I’m finally setting up a DC coupled solar install on my garage this spring and my plan was to use a 2-3kwh bank of lead acid batteries that I have available until I give up on driving my LEAF, then part it out and replace the lead batteries with the LMO batteries. Your statement makes me reconsider using those modules in my garage, but I’ve been parking the car in the garage for the last 6 years and I only intend to charge them to 80ish%. For new stationary batteries LFP makes perfect sense, but how much more concerned should I be about a LMO pack that’s been well behaved for 11 years and an estimated 1500 cycles? LMO has a higher thermal runaway threshold than LMC, but not as high as LFP. Putting them in a metal container for various reasons would probably be worth while.
It’s probably fine. Just be sure to have active external balancing and charge/discharge shutdown on them. You don’t want to repeatedly overcharge a weak cell because the bulk pack voltage is within bounds.
I mean, we use spicy lithium chemistries (LiCoO2) in phones and stuff constantly, and they only rarely catch fire. Just treat them well and they’ll be fine. Don’t deep discharge them, don’t overcharge them, and don’t charge them below… oh, 45F would probably be my preference on those. Check the datasheet and add 5-10 degrees.
I honestly don’t think it matters. They won’t vent, unless they’re undergoing thermal runaway, at which point “a metal container” doesn’t mean anything to 20kWh of lithium going off, and at that point, no offense, your garage is a smoldering pile of rubble. Unless you’re going to put rapid flooding systems and such on the metal enclosure.

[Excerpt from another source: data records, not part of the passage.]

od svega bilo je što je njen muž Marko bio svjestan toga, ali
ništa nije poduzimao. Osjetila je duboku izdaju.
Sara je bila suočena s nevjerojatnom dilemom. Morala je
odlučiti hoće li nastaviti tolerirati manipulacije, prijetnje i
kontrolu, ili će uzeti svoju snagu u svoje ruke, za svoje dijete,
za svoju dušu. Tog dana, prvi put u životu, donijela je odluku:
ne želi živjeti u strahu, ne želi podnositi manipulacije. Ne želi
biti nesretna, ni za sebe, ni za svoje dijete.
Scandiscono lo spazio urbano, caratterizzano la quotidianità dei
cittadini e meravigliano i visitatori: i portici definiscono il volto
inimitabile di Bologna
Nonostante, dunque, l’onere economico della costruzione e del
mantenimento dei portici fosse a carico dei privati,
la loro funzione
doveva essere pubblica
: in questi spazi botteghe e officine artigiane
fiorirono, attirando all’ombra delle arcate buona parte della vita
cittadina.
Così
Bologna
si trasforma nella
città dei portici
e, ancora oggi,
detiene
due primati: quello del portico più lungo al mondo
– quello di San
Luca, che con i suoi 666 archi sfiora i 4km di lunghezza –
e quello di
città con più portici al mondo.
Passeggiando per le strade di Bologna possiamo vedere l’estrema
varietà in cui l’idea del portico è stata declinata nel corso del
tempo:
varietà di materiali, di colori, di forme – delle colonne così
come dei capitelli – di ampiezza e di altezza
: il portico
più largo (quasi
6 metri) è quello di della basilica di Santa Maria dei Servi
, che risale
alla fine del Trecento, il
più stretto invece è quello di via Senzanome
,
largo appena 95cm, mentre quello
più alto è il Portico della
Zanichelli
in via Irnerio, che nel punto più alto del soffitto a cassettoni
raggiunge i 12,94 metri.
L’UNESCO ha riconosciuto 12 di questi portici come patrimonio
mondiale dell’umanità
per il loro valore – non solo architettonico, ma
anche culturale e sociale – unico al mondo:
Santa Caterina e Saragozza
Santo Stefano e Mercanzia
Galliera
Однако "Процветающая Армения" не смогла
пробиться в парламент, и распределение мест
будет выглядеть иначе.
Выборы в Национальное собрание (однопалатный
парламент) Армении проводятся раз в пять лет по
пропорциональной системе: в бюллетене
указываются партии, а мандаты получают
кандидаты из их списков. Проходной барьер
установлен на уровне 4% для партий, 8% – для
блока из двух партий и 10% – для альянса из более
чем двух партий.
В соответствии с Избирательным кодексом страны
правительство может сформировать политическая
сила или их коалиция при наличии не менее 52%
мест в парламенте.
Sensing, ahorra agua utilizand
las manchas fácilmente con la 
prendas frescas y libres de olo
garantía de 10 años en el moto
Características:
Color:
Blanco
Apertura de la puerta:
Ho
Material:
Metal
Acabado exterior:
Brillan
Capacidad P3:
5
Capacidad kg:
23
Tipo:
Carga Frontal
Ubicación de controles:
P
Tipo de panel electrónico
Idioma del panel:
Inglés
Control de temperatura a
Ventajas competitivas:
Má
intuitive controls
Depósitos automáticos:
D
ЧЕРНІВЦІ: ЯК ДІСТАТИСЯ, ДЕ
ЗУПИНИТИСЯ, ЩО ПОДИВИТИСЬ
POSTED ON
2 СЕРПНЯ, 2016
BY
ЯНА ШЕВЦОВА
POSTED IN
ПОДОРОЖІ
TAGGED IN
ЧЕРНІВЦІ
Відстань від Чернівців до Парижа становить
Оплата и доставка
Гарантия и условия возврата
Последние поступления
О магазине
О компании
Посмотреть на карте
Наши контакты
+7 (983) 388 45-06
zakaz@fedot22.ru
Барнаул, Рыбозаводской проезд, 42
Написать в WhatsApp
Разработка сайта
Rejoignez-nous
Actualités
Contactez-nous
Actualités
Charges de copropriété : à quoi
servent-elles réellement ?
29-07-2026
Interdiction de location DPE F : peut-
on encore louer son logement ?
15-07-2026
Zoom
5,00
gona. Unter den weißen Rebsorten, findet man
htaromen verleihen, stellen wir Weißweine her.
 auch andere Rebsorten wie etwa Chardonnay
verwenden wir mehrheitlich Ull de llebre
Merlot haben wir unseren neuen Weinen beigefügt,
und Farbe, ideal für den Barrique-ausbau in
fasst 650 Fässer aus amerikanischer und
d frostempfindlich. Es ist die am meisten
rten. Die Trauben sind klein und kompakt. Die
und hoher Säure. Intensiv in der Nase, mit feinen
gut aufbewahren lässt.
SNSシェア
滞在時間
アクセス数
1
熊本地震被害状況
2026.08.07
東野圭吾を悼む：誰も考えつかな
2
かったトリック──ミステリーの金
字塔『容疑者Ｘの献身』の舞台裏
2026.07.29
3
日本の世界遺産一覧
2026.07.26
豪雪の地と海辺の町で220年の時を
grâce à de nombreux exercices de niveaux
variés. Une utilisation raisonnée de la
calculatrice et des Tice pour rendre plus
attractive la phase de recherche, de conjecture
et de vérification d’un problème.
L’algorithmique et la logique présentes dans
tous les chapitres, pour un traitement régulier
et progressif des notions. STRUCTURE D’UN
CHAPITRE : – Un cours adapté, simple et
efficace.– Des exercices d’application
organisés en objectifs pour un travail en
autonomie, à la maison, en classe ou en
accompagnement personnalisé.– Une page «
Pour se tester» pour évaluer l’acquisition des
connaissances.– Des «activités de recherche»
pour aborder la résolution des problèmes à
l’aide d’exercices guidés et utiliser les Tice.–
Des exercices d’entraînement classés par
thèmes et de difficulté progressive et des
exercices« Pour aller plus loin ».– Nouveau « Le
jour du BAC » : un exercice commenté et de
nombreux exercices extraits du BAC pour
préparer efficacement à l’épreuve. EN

The substation battery that burned up 5-6 miles from me was LFP. Didn’t stop water from getting somewhere it shouldn’t have been and lighting the thing off, though at least the fumes vented weren’t too bad (I saw the monitoring reports - it really wasn’t anything to be concerned about).
That’s a good point, a good BMS is even more important on elderly modules.
True, but a phone or laptop that catches fire will burn itself out in a few minutes where, like you said a few dozen kilograms of self oxidizing lithium isn’t going to leave anything more than a miniature crater.
That was the biggest reason for a container, keeping things away that shouldn’t be around large batteries like water, children, and curious cats. I could just use plywood for those purposes though.
It’s important with any module. The main purpose of them is to catch and manage the variance in cells that happens over time. If some of your cells are weaker, they’ll (for a given amp-hour charge/discharge through the pack) be “fuller” when full, and “emptier” when empty. That’s stressful, and can lead to “exciting” failures, if the cell is being driven to 4.5, 4.6V when full. You want to make sure that your BMS will terminate charging on any cell overvoltage, and terminate discharging on any cell undervoltage. Ideally, for a pack this big, you’d also have data export so you can see the state of the pack over time - a weak cell will stand out in a bar graph of voltage at a given state of charge. You’ll also want balancing capability that works at lower voltages, if you can find it - some BMS units won’t balance until full, and if you’re planning to charge to 80%, that’s never going to hit. Though you can always manually bring the pack voltage up every now and then to balance it out.
A few very energetic minutes, that are more than enough energetic to light surroundings on fire.
An iPhone 15 battery is 3.3Ah - so, using the rule of thumb, twice the electrical capacity in runaway energy (6.6Ah @ 3.7V = ~25Wh). If that goes off in a minute, which isn’t unreasonable, that’s about 1500W for a minute - which will light surroundings on fire. Also open flame, if it’s venting and catches.
Yup. Keeping stuff off the batteries is fine, but it doesn’t need to be a runaway proof enclosure. Not that you can build one anyway at any reasonable cost.
I’ll keep an eye out for that feature when I’m shopping, but yeah worst manually should be fine. It’s going to have to be a pretty decent BMS anyway because there are 48 modules to track.
I already had this feature on my must have list because I want to identify the weak modules and remove them from the pack to make an overall more health pack even if it makes the pack smaller.